I’m a big fan of it, and like Justin I think the recent edition starter set has pretty much all you need, if you’ll be paying for it.
I have historically ran it as duets, though I’ve also recently ran it as a longer form campaign. It works perfectly fine and I often steal the “Personality Trait” system it has for other games (such as my current one).
Having said that, a lot of the stuff that Pendragon has isn’t directly gameable, so to speak. As in, there are older setting books for each region of Great Britain with maps and keyed locations, but the keys are stuff like “A town”, “A motte and bailey castle”, “A bridge where the Devil appeared once”, etc.
Also, the latest edition dismembered GM information in one book and player in another, which is mostly fine, except the bestiary is in the GM book, which is quite an important part of the game, so be conscious of that if you’ll be getting it.

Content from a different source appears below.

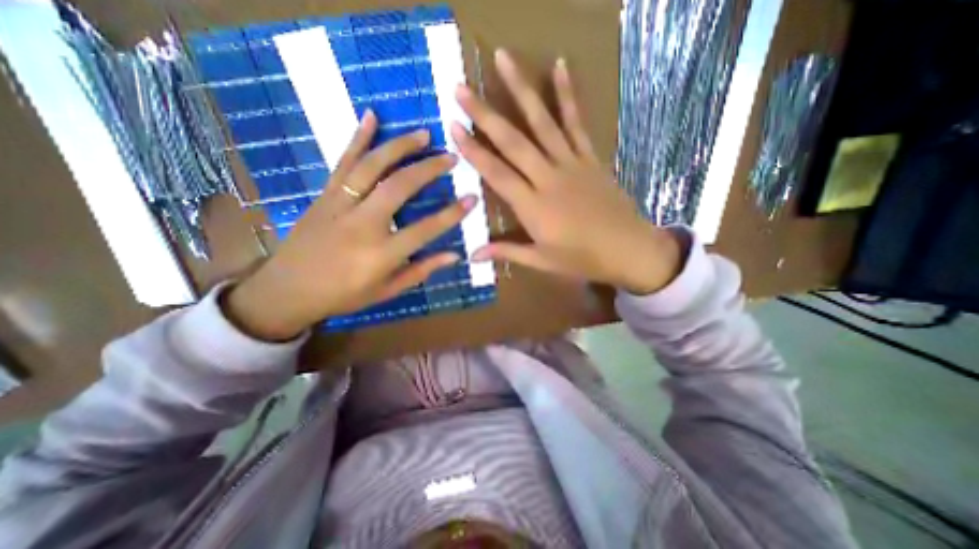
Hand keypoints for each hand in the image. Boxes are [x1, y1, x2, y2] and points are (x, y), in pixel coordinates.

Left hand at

You might see a lot about the Great Pendragon Campaign if you look for it online, but my honest opinion is that unless you and your players are very into Arthuriana, it will do little for you. And I do mean into actual Arthuriana, as in having some knowledge of Geoffrey of Monmouth and having read The Death of Arthur, not just enjoying The Knight of the Cart or wtv, because quite a few of the entries are either events from those or foreshadowing for events, and these do not hit at all if your players aren’t at least aware that this was a momentous occasion or that you just stopped a canonical event.
Much like Glorantha, the best way to play Pendragon is get the book, read it once, and then fill in the gaps yourself. The adventures range from “ok” to “basically a series of linear cutscenes”, and the sourcebooks mostly expand the basic game in increasingly pseudo-feudal ways which are really unnecessary for the short term.